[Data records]
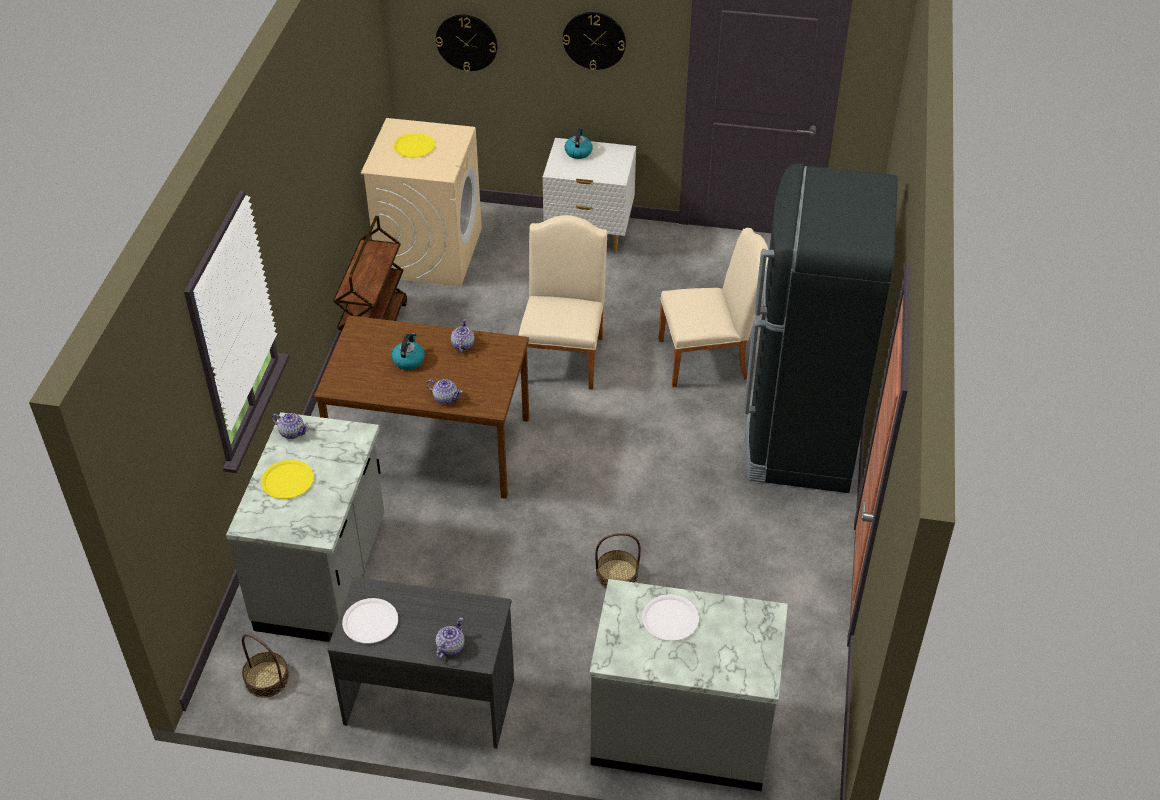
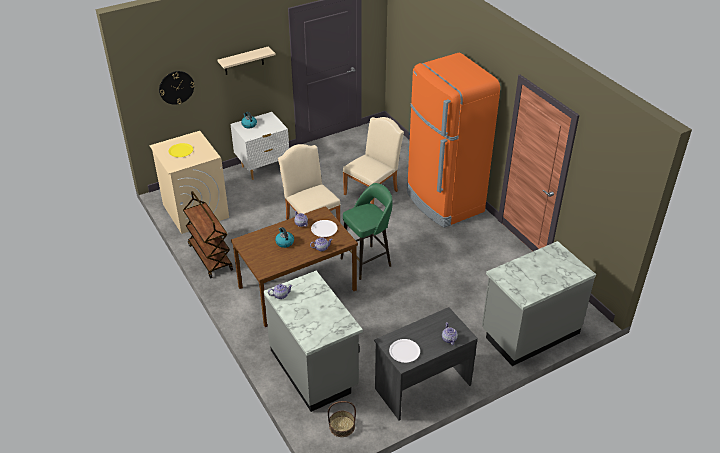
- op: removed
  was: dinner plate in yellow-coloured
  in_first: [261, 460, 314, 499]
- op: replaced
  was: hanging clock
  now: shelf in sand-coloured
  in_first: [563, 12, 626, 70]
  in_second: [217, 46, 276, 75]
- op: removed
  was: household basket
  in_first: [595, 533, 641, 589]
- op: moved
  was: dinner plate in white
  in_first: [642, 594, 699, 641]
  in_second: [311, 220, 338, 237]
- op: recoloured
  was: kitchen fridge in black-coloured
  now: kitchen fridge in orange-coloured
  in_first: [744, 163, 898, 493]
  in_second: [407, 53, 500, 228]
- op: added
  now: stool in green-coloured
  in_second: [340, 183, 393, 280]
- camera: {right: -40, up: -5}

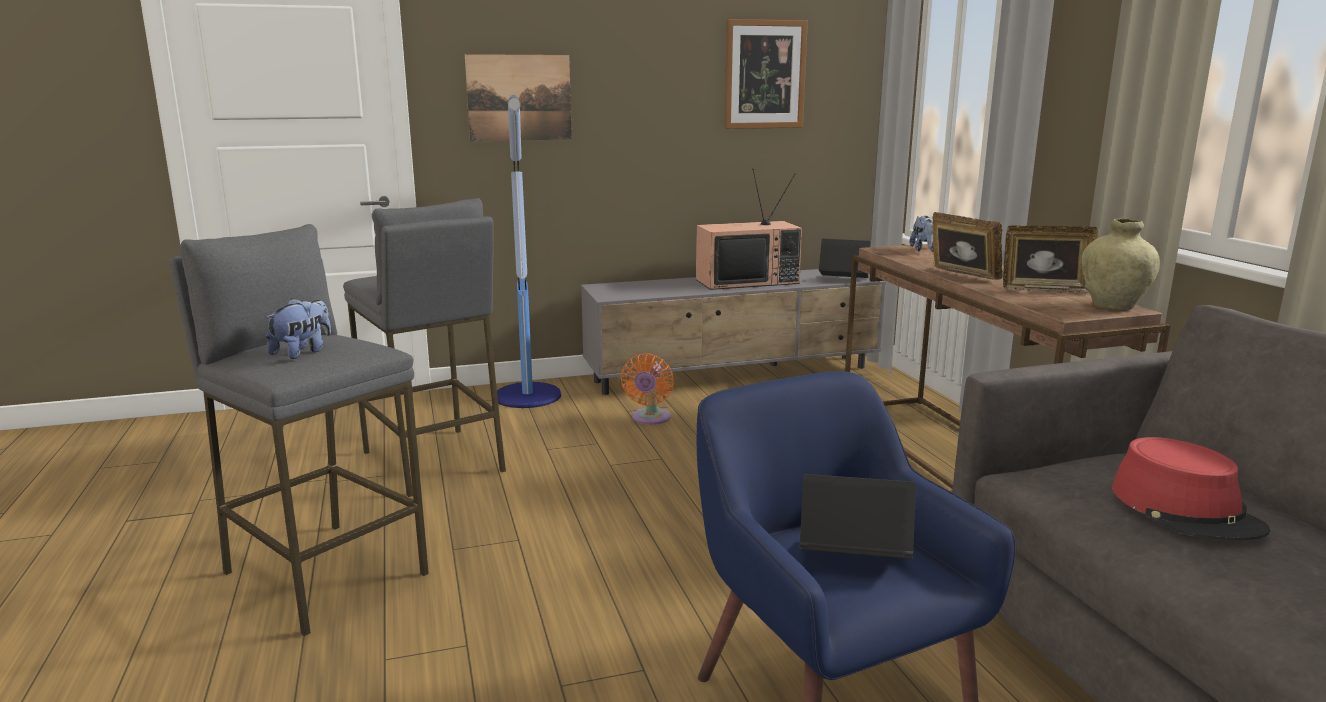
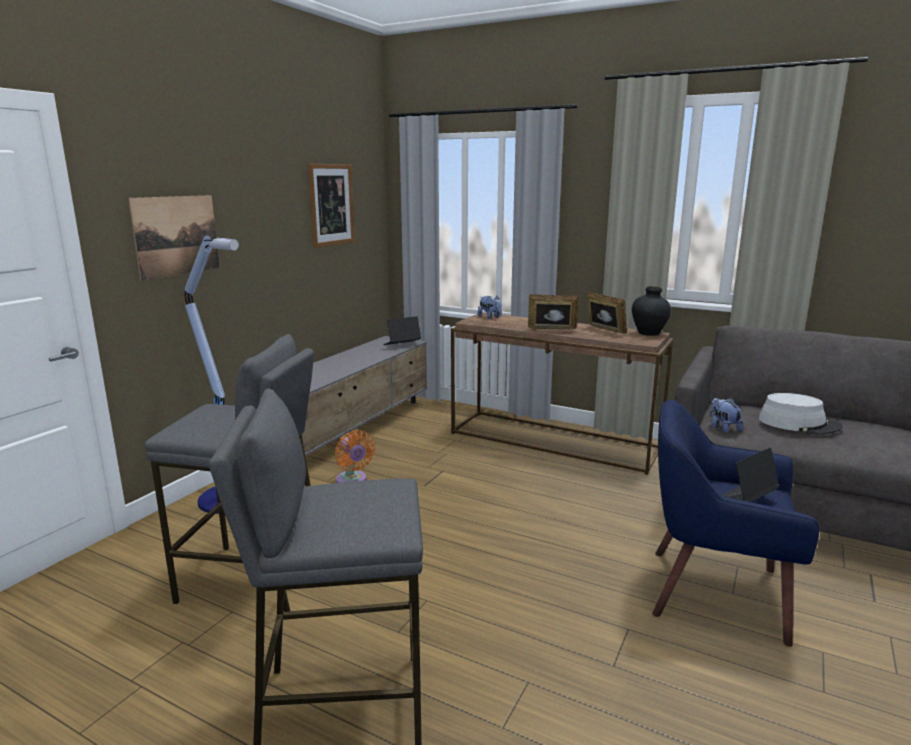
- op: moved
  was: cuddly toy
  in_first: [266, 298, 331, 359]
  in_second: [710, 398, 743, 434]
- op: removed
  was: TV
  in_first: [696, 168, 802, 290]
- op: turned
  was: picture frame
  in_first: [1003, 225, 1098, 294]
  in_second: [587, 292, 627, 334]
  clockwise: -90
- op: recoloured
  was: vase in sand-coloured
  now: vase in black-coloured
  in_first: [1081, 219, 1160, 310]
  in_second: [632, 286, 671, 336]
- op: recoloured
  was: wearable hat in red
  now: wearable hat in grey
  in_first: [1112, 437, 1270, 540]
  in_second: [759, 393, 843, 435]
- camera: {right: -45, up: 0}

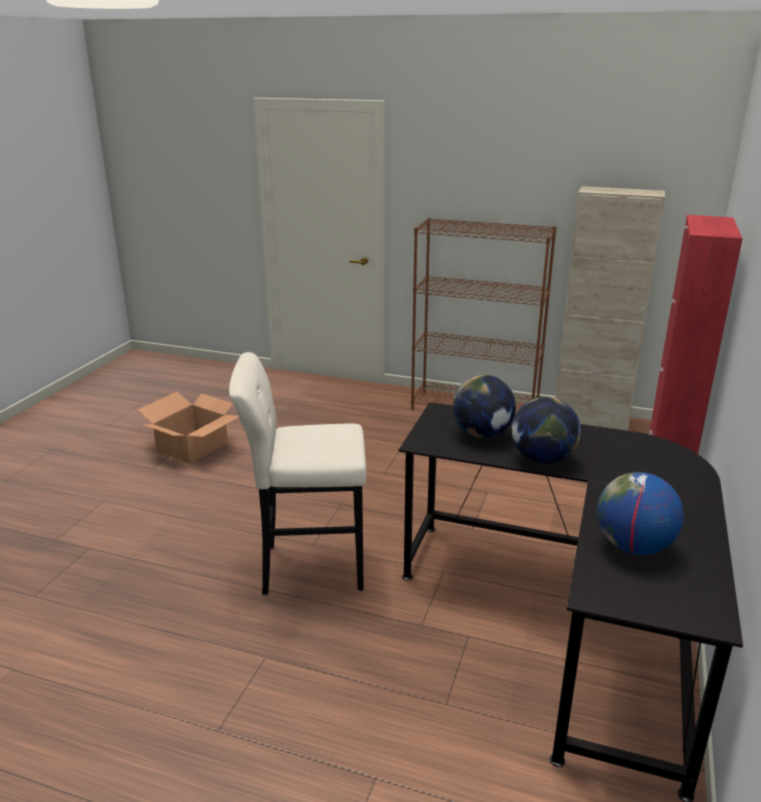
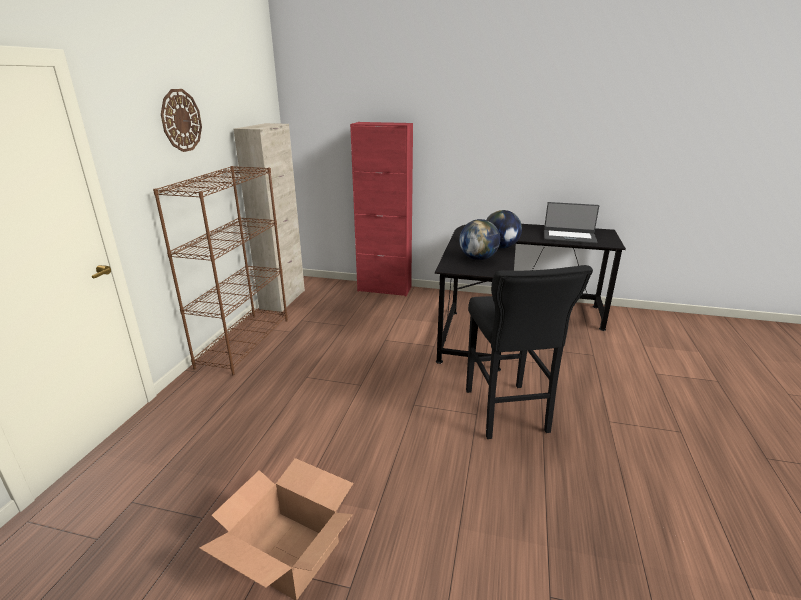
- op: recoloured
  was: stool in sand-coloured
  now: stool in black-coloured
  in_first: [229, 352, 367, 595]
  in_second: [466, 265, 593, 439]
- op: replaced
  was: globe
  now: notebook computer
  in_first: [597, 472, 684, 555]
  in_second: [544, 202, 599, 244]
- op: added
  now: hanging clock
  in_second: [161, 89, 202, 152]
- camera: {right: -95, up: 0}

INSTRUCTIONS TO FOLLOW: What's needed is every line above, retyped exactly and free of pictures.

SOLUTION TO THIS PROBLEM:
- op: removed
  was: dinner plate in yellow-coloured
  in_first: [261, 460, 314, 499]
- op: replaced
  was: hanging clock
  now: shelf in sand-coloured
  in_first: [563, 12, 626, 70]
  in_second: [217, 46, 276, 75]
- op: removed
  was: household basket
  in_first: [595, 533, 641, 589]
- op: moved
  was: dinner plate in white
  in_first: [642, 594, 699, 641]
  in_second: [311, 220, 338, 237]
- op: recoloured
  was: kitchen fridge in black-coloured
  now: kitchen fridge in orange-coloured
  in_first: [744, 163, 898, 493]
  in_second: [407, 53, 500, 228]
- op: added
  now: stool in green-coloured
  in_second: [340, 183, 393, 280]
- camera: {right: -40, up: -5}

- op: moved
  was: cuddly toy
  in_first: [266, 298, 331, 359]
  in_second: [710, 398, 743, 434]
- op: removed
  was: TV
  in_first: [696, 168, 802, 290]
- op: turned
  was: picture frame
  in_first: [1003, 225, 1098, 294]
  in_second: [587, 292, 627, 334]
  clockwise: -90
- op: recoloured
  was: vase in sand-coloured
  now: vase in black-coloured
  in_first: [1081, 219, 1160, 310]
  in_second: [632, 286, 671, 336]
- op: recoloured
  was: wearable hat in red
  now: wearable hat in grey
  in_first: [1112, 437, 1270, 540]
  in_second: [759, 393, 843, 435]
- camera: {right: -45, up: 0}

- op: recoloured
  was: stool in sand-coloured
  now: stool in black-coloured
  in_first: [229, 352, 367, 595]
  in_second: [466, 265, 593, 439]
- op: replaced
  was: globe
  now: notebook computer
  in_first: [597, 472, 684, 555]
  in_second: [544, 202, 599, 244]
- op: added
  now: hanging clock
  in_second: [161, 89, 202, 152]
- camera: {right: -95, up: 0}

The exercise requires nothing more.